Short task:
Put the rows below, from the line with "as h=6 m=55." up to and including the line with "The clock reads h=2 m=2", into a two-column CSV headed text and answer. Give each row its own line, with each field quoted, line breaks turned into spaces, and the pictures left out.
^^^^
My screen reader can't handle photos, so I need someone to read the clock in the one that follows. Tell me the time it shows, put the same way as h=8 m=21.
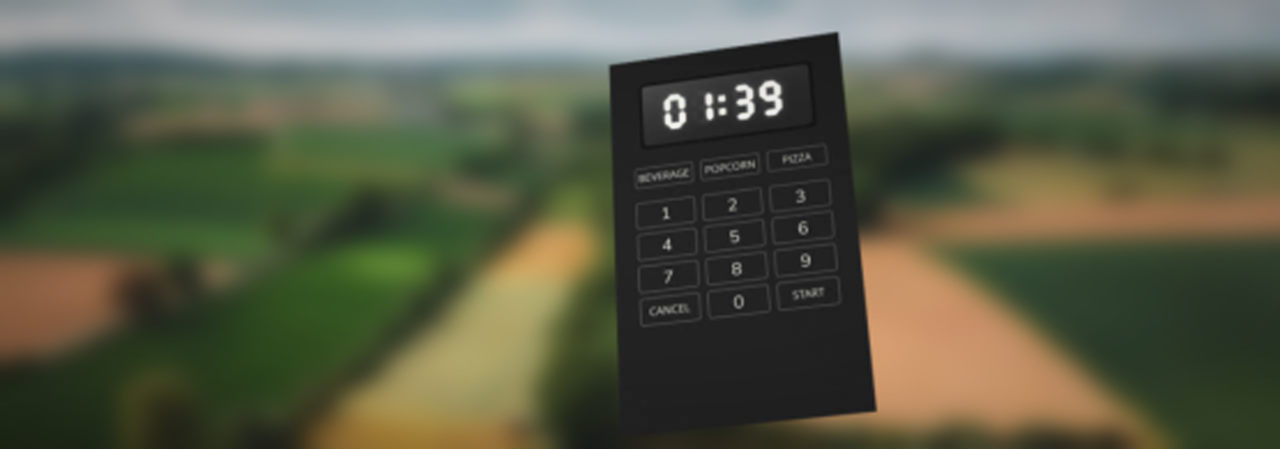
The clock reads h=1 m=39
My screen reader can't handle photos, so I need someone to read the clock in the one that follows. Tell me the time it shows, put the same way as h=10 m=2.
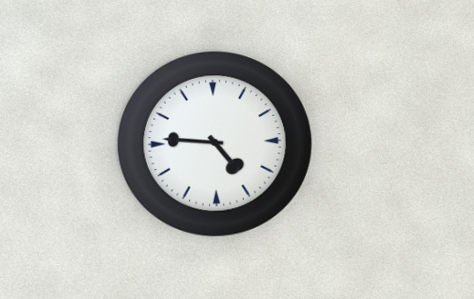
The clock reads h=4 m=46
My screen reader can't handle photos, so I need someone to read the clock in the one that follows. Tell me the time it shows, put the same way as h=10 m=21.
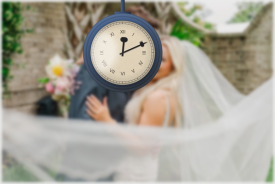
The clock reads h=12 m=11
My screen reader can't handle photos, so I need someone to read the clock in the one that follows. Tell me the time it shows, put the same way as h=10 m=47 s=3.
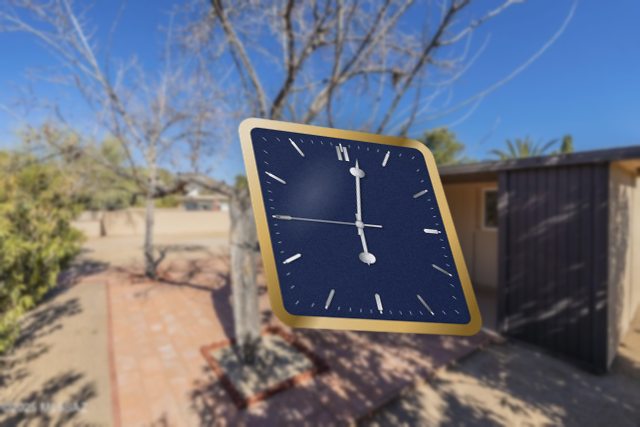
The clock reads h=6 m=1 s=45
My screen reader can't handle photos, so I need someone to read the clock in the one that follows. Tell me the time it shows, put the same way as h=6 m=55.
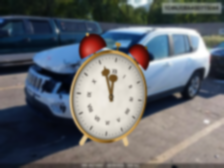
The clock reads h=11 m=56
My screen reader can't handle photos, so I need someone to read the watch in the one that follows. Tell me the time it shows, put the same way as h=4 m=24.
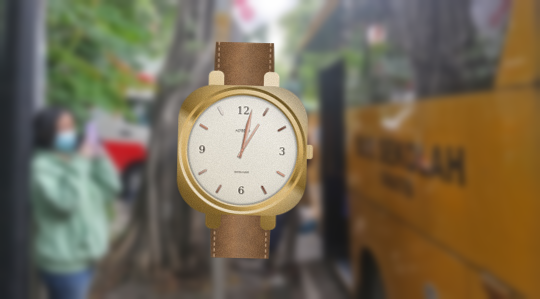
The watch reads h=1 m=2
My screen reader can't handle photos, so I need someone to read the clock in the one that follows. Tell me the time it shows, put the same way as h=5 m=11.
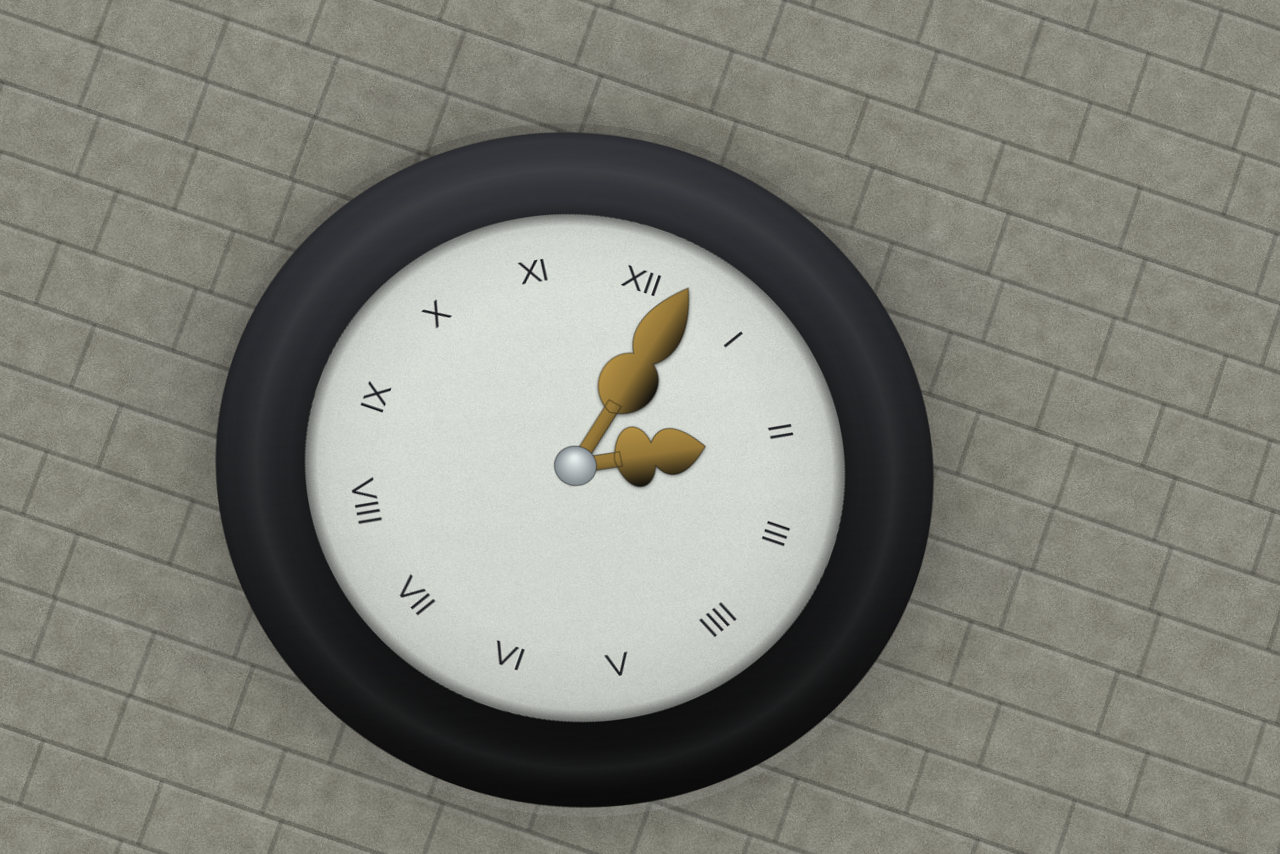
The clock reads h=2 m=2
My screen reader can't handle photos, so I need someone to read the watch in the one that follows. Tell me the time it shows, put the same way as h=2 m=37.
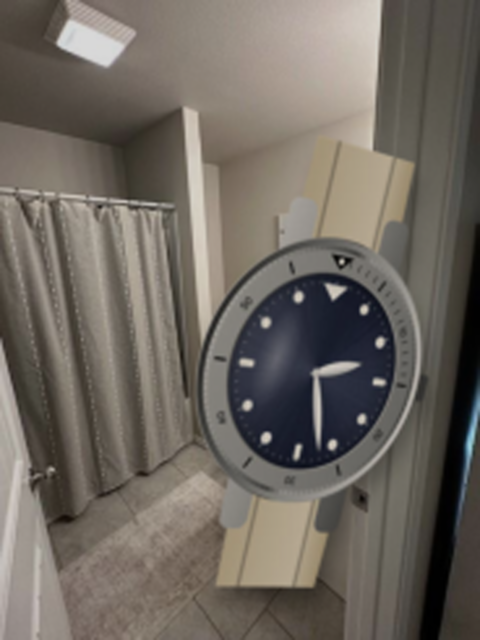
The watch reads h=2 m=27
^^^^
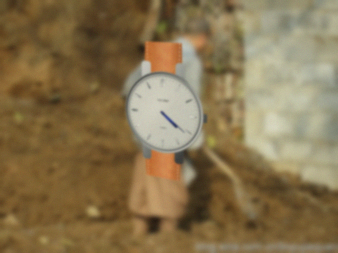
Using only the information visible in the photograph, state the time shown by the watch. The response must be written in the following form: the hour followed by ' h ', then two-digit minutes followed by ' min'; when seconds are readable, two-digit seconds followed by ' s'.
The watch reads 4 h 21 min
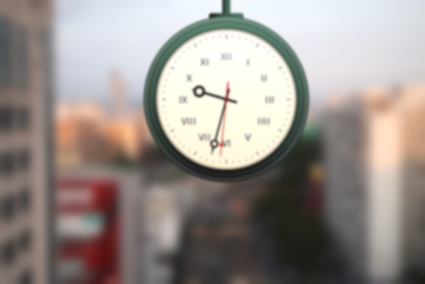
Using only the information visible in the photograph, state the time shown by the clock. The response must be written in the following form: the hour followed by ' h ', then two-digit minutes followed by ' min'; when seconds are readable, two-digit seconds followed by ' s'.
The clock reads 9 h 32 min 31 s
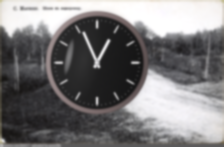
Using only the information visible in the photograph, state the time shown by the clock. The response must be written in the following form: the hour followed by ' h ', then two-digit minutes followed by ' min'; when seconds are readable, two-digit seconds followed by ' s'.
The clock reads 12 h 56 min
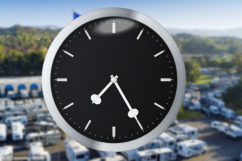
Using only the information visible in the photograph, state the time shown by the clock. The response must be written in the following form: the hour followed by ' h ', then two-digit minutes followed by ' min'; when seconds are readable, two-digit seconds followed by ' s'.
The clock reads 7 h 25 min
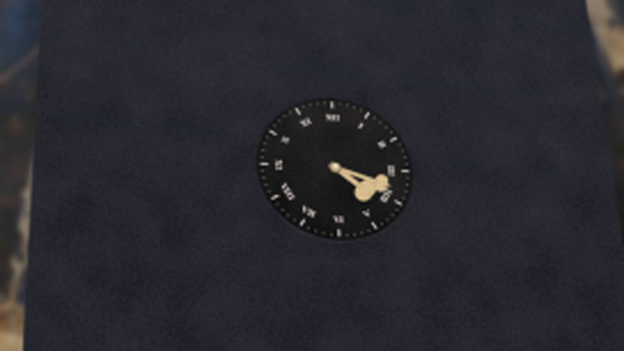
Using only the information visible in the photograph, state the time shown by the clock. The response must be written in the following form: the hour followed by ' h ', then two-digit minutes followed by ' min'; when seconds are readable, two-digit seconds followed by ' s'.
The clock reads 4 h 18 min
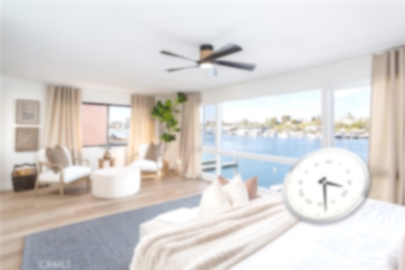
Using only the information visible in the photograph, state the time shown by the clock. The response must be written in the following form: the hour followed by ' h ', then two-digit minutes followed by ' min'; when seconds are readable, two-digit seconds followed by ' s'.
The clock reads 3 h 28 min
^^^^
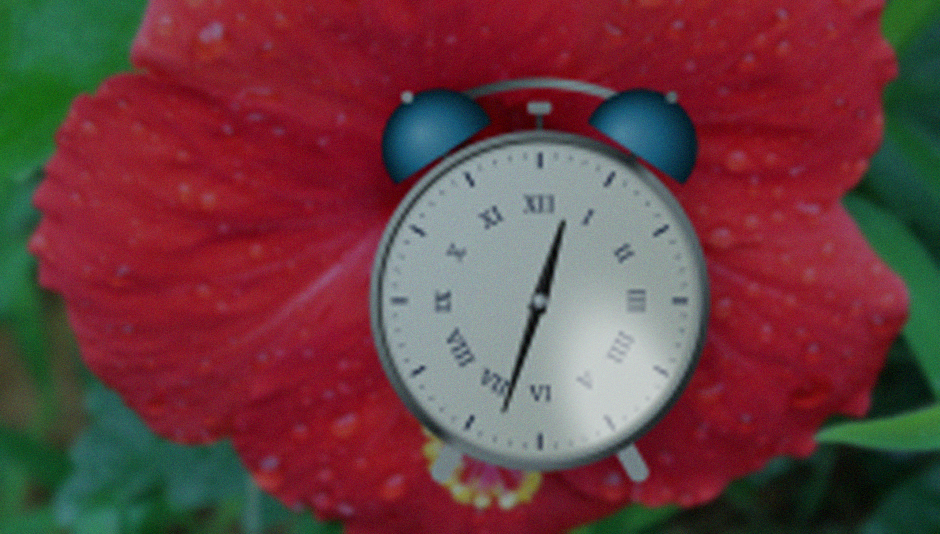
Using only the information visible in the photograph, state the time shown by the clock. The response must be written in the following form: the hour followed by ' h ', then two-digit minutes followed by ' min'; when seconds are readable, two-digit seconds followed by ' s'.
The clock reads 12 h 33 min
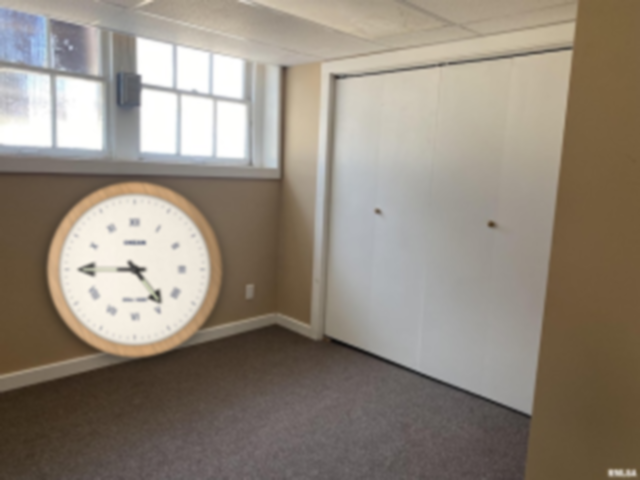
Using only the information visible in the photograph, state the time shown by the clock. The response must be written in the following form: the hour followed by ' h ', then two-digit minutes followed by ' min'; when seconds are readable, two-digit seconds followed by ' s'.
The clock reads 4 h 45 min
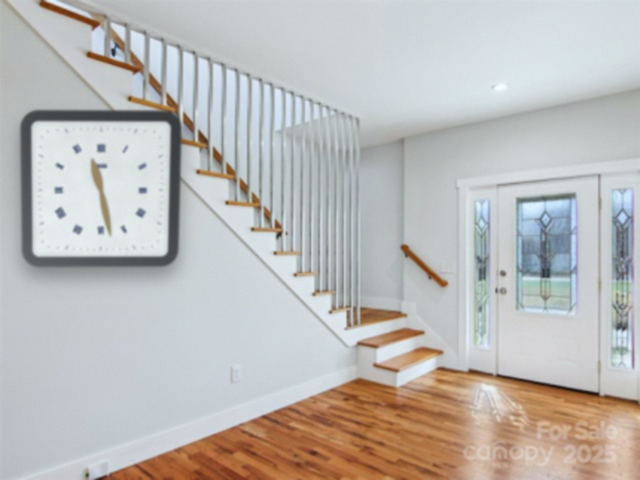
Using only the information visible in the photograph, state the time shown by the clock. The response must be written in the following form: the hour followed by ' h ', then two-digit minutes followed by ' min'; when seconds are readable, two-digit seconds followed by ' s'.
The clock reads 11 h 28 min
^^^^
Written response:
text,answer
"My screen reader can't handle photos, so I need someone to read the clock in the one that follows. Tell me the time it shows, put the same way as h=6 m=55. The clock reads","h=11 m=56"
"My screen reader can't handle photos, so I need someone to read the watch in the one that follows. Tell me the time it shows, put the same way as h=4 m=24. The watch reads","h=1 m=2"
"My screen reader can't handle photos, so I need someone to read the clock in the one that follows. Tell me the time it shows, put the same way as h=5 m=11. The clock reads","h=2 m=2"